Carlos Sainz has denied the existence of a rift at Ferrari and insisted Charles Leclerc acted like "a gentleman" in the wake of the Spanish driver's maiden F1 victory.
Leclerc had been in the lead of last weekend's British Grand Prix when a late safety car was deployed but Ferrari opted not to pit the Monégasque who was running on ageing hard tyres and instead bring in Sainz and fit new softs.
The move proved crucial to Sainz's triumph and left Leclerc a relative sitting duck as he was eventually only able to finish fourth.
Leclerc was unhappy with the choices made by the strategists and after the race was seen being spoken to by team principal Mattia Binotto.
There had also been rumours that Leclerc's side of the garage did not join in with Sainz's celebrations.
But asked how Ferrari's debrief unfolded and whether there was a threat to the team spirit between the two drivers, Sainz explained: "It was a relatively short briefing because we had to leave to the airport and take the group picture.
"I think that Charles had the anti-doping control so we couldn't share the briefing together.
"Like always, he behaved like a gentleman, as he is, and the briefing was normal, like the way it should go.
"The way it goes when I have a bad race is also a normal briefing and the way it goes when he has a bad race is a normal briefing.
"It is one of the strong points we have as team-mates and we have as drivers and as the team spirit, we have at Ferrari.
"These things are always under control."
Sainz insists going against Ferrari was correct move
At the end of the safety car intervention, Sainz was instructed to drop to the maximum permitted 10 car lengths behind Leclerc in order to act as a buffer.
But Sainz stayed right with his team-mate and made the move for the lead after just four corners of the first green-flag lap.
On whether he believes the correct call was made, Sainz said: "Well, Ferrari won, I won, so for sure, it was not the wrong decision.
"At that time in the car, I perfectly knew what I had to do to not put Charles in a compromised position but also give Ferrari a race win.
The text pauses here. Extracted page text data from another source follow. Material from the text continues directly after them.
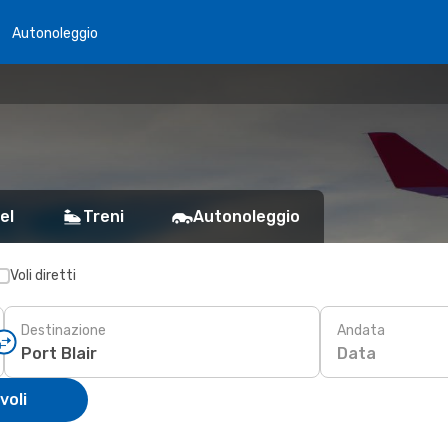
Autonoleggio
el
Treni
Autonoleggio
Voli diretti
Destinazione
Andata
Data
voli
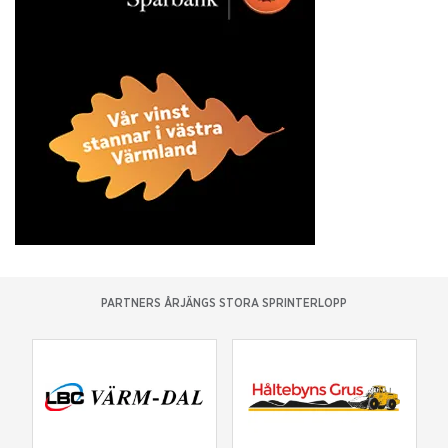
PARTNERS ÅRJÄNGS STORA SPRINTERLOPP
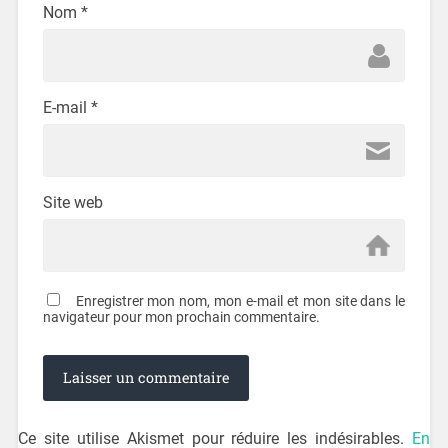
Nom
*
E-mail
*
Site web
Enregistrer mon nom, mon e-mail et mon site dans le
navigateur pour mon prochain commentaire.
Ce site utilise Akismet pour réduire les indésirables.
En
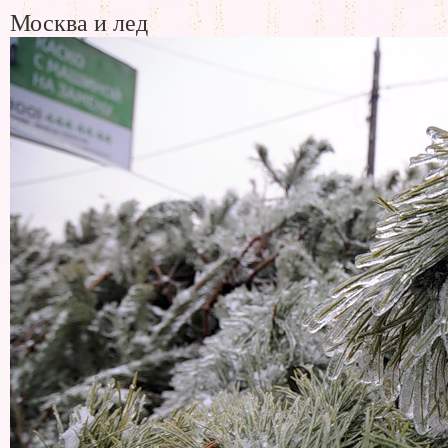
Москва и лед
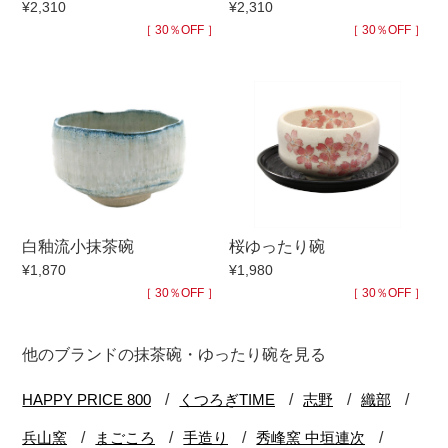
¥2,310
¥2,310
［ 30％OFF ］
［ 30％OFF ］
白釉流小抹茶碗
桜ゆったり碗
¥1,870
¥1,980
［ 30％OFF ］
［ 30％OFF ］
他のブランドの抹茶碗・ゆったり碗を見る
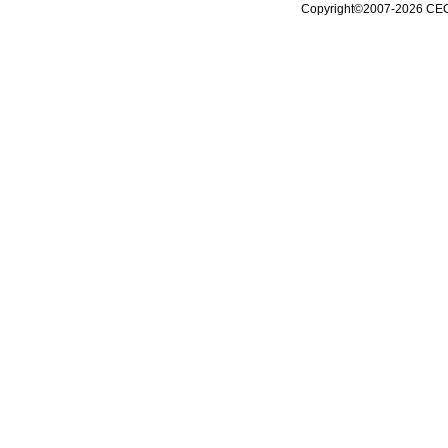
Copyright©2007-2026 CE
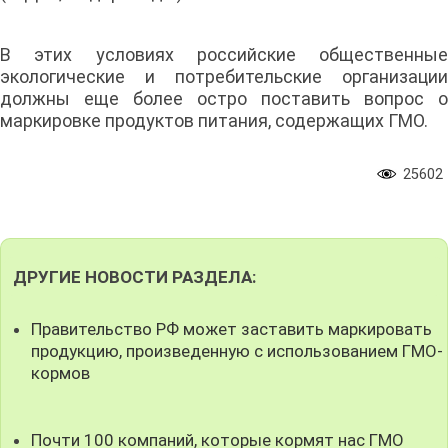
В этих условиях российские общественные
экологические и потребительские организации
должны еще более остро поставить вопрос о
маркировке продуктов питания, содержащих ГМО.
25602
ДРУГИЕ НОВОСТИ РАЗДЕЛА:
Правительство РФ может заставить маркировать
продукцию, произведенную с использованием ГМО-
кормов
Почти 100 компаний, которые кормят нас ГМО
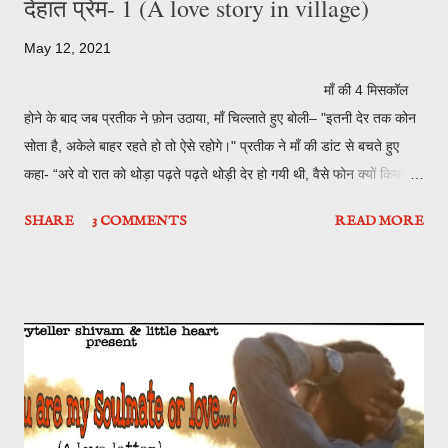
देहात प्रेम- 1 (A love story in village)
May 12, 2021
माँ की 4 मिसकॉल
होने के बाद जब प्रतीक ने फ़ोन उठाया, माँ चिल्लाते हुए बोली– "इतनी देर तक कोन
सोता है, अकेले बाहर रहते हो तो ऐसे रहोगे।" प्रतीक ने माँ की डांट से बचते हुए
कहा- “अरे वो रात को थोड़ा पढ़ते पढ़ते थोड़ी देर हो गयी थी, वैसे फोन क्यों किया
इतनी सुबह सुबह अपने कोई काम है?” "हाँ वो छुट्टी हो गयी है ना तेरी कोचिंग की तो
SHARE
3 COMMENTS
READ MORE
गांव चले जाओ बड़े पापा बुला रहे है, वैसे भी दादा जी जब से स्वर्गवासी हो गए है, तुम
गाँव नही गए हो।" मम्मी ने आर्डर देते हुए कहा। प्रतीक ना ना करते रह गया, लेकिन
माँ के आगे किसकी चलती, जल्दी जल्दी तैयार हो कर अपनी स्कूटी लेकर गाँव निकल
गया, जाते जाते अपने भाई कम दोस्त को फ़ोन करके बता दिया में आ रहा हूँ। 3 घण्टे
के बाद गाँव के अंदर जाने वाली सड़क के पास जा कर प्रतीक ने जैसे ही गाड़ी मोड़ी
एक लड़की तेज़ रफ्...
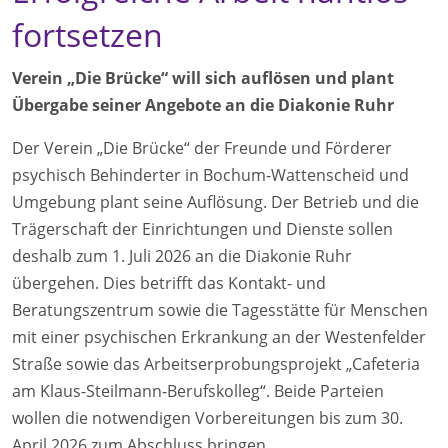
fortsetzen
Verein „Die Brücke“ will sich auflösen und plant
Übergabe seiner Angebote an die Diakonie Ruhr
Der Verein „Die Brücke“ der Freunde und Förderer
psychisch Behinderter in Bochum-Wattenscheid und
Umgebung plant seine Auflösung. Der Betrieb und die
Trägerschaft der Einrichtungen und Dienste sollen
deshalb zum 1. Juli 2026 an die Diakonie Ruhr
übergehen. Dies betrifft das Kontakt- und
Beratungszentrum sowie die Tagesstätte für Menschen
mit einer psychischen Erkrankung an der Westenfelder
Straße sowie das Arbeitserprobungsprojekt „Cafeteria
am Klaus-Steilmann-Berufskolleg“. Beide Parteien
wollen die notwendigen Vorbereitungen bis zum 30.
April 2026 zum Abschluss bringen.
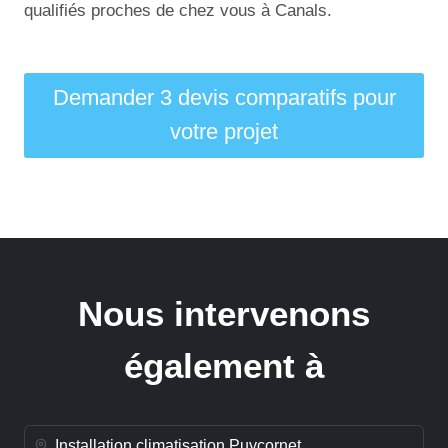
qualifiés proches de chez vous à Canals.
Demander 3 devis comparatifs pour
votre projet
Nous intervenons
également à
Installation climatisation Puycornet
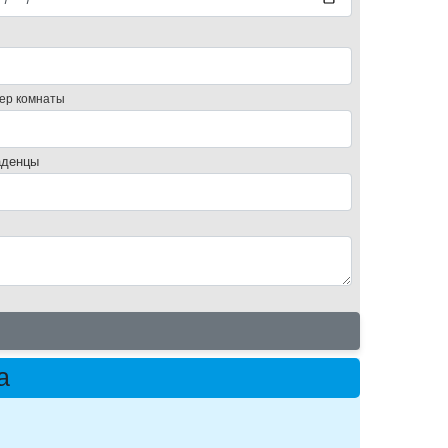
ер комнаты
денцы
а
That is what the team cares most about.
"Everything I did was sensible. I didn't put Charles at unnecessary risk or pressure while knowing I was going to overtake him fairly easily on the softs.
"I won the race for Ferrari and it was a good outcome in the end.
"I would have done the same again and the team understood my position, which is why they didn't call again for the 10 car lengths because they knew what I had argued during the radio comment was also totally valid."